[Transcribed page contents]

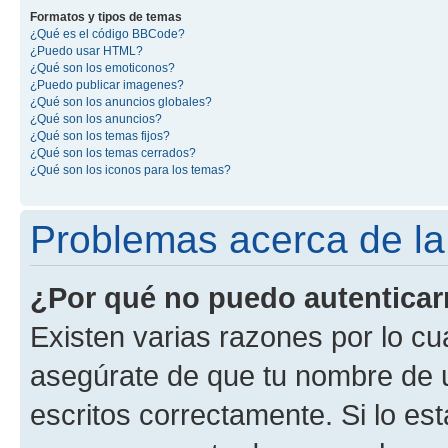
Formatos y tipos de temas
¿Qué es el código BBCode?
¿Puedo usar HTML?
¿Qué son los emoticonos?
¿Puedo publicar imagenes?
¿Qué son los anuncios globales?
¿Qué son los anuncios?
¿Qué son los temas fijos?
¿Qué son los temas cerrados?
¿Qué son los iconos para los temas?
Problemas acerca de la 
¿Por qué no puedo autentica
Existen varias razones por lo cu
asegúrate de que tu nombre de 
escritos correctamente. Si lo es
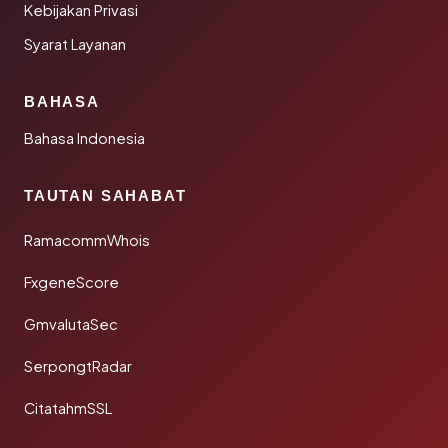
Kebijakan Privasi
Syarat Layanan
BAHASA
Bahasa Indonesia
TAUTAN SAHABAT
RamacommWhois
FxgeneScore
GmvalutaSec
SerpongtRadar
CitatahmSSL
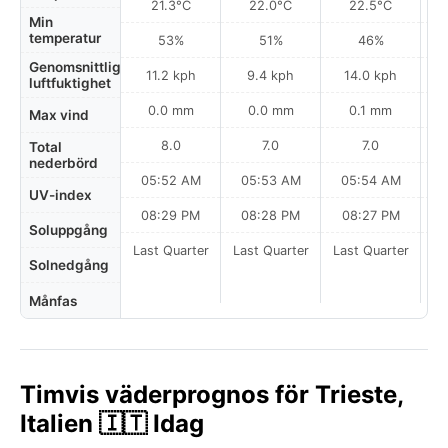
21.3°C
22.0°C
22.5°C
Min
temperatur
53%
51%
46%
Genomsnittlig
11.2 kph
9.4 kph
14.0 kph
luftfuktighet
0.0 mm
0.0 mm
0.1 mm
Max vind
8.0
7.0
7.0
Total
nederbörd
05:52 AM
05:53 AM
05:54 AM
0
UV-index
08:29 PM
08:28 PM
08:27 PM
Soluppgång
Last Quarter
Last Quarter
Last Quarter
Solnedgång
Månfas
Timvis väderprognos för Trieste,
Italien 🇮🇹 Idag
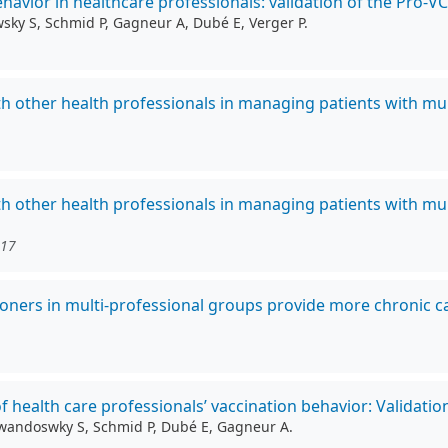
avior in healthcare professionals: validation of the Pro-V
wsky S, Schmid P, Gagneur A, Dubé E, Verger P.
th other health professionals in managing patients with mu
th other health professionals in managing patients with mu
117
ioners in multi-professional groups provide more chronic 
health care professionals’ vaccination behavior: Validatio
 Lewandoswky S, Schmid P, Dubé E, Gagneur A.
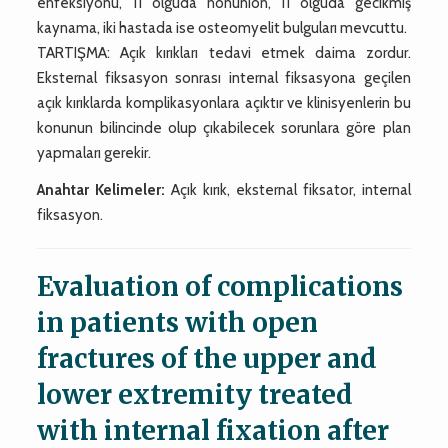
enfeksiyonu, 11 olguda nonunion, 11 olguda gecikmiş
kaynama, iki hastada ise osteomyelit bulguları mevcuttu.
TARTIŞMA: Açık kırıkları tedavi etmek daima zordur.
Eksternal fiksasyon sonrası internal fiksasyona geçilen
açık kırıklarda komplikasyonlara açıktır ve klinisyenlerin bu
konunun bilincinde olup çıkabilecek sorunlara göre plan
yapmaları gerekir.
Anahtar Kelimeler:
Açık kırık, eksternal fiksator, internal
fiksasyon.
Evaluation of complications
in patients with open
fractures of the upper and
lower extremity treated
with internal fixation after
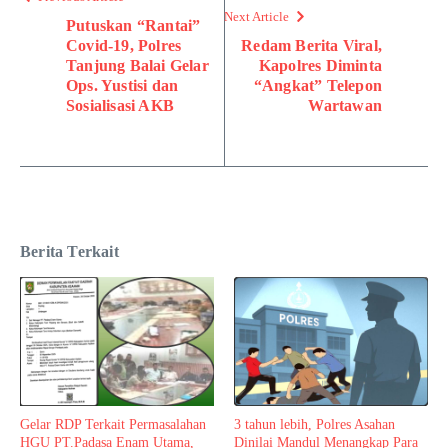
Next Article
Putuskan “Rantai”
Covid-19, Polres
Redam Berita Viral,
Tanjung Balai Gelar
Kapolres Diminta
Ops. Yustisi dan
“Angkat” Telepon
Sosialisasi AKB
Wartawan
Berita Terkait
Gelar RDP Terkait Permasalahan
3 tahun lebih, Polres Asahan
HGU PT.Padasa Enam Utama,
Dinilai Mandul Menangkap Para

→ **Try it**:
Keep the pictures out of your answer, which should be the lines from the one with "escritos correctamente. Si lo es" through the final line of the data, copied exactly.

→ **Answer space**:
escritos correctamente. Si lo es
Kebijakan Privasi
Syarat Layanan
BAHASA
Bahasa Indonesia
TAUTAN SAHABAT
RamacommWhois
FxgeneScore
GmvalutaSec
SerpongtRadar
CitatahmSSL
21.3°C
22.0°C
22.5°C
Min
temperatur
53%
51%
46%
Genomsnittlig
11.2 kph
9.4 kph
14.0 kph
luftfuktighet
0.0 mm
0.0 mm
0.1 mm
Max vind
8.0
7.0
7.0
Total
nederbörd
05:52 AM
05:53 AM
05:54 AM
0
UV-index
08:29 PM
08:28 PM
08:27 PM
Soluppgång
Last Quarter
Last Quarter
Last Quarter
Solnedgång
Månfas
Timvis väderprognos för Trieste,
Italien 🇮🇹 Idag
avior in healthcare professionals: validation of the Pro-V
wsky S, Schmid P, Gagneur A, Dubé E, Verger P.
th other health professionals in managing patients with mu
th other health professionals in managing patients with mu
117
ioners in multi-professional groups provide more chronic 
health care professionals’ vaccination behavior: Validatio
 Lewandoswky S, Schmid P, Dubé E, Gagneur A.
enfeksiyonu, 11 olguda nonunion, 11 olguda gecikmiş
kaynama, iki hastada ise osteomyelit bulguları mevcuttu.
TARTIŞMA: Açık kırıkları tedavi etmek daima zordur.
Eksternal fiksasyon sonrası internal fiksasyona geçilen
açık kırıklarda komplikasyonlara açıktır ve klinisyenlerin bu
konunun bilincinde olup çıkabilecek sorunlara göre plan
yapmaları gerekir.
Anahtar Kelimeler:
Açık kırık, eksternal fiksator, internal
fiksasyon.
Evaluation of complications
in patients with open
fractures of the upper and
lower extremity treated
with internal fixation after
Next Article
Putuskan “Rantai”
Covid-19, Polres
Redam Berita Viral,
Tanjung Balai Gelar
Kapolres Diminta
Ops. Yustisi dan
“Angkat” Telepon
Sosialisasi AKB
Wartawan
Berita Terkait
Gelar RDP Terkait Permasalahan
3 tahun lebih, Polres Asahan
HGU PT.Padasa Enam Utama,
Dinilai Mandul Menangkap Para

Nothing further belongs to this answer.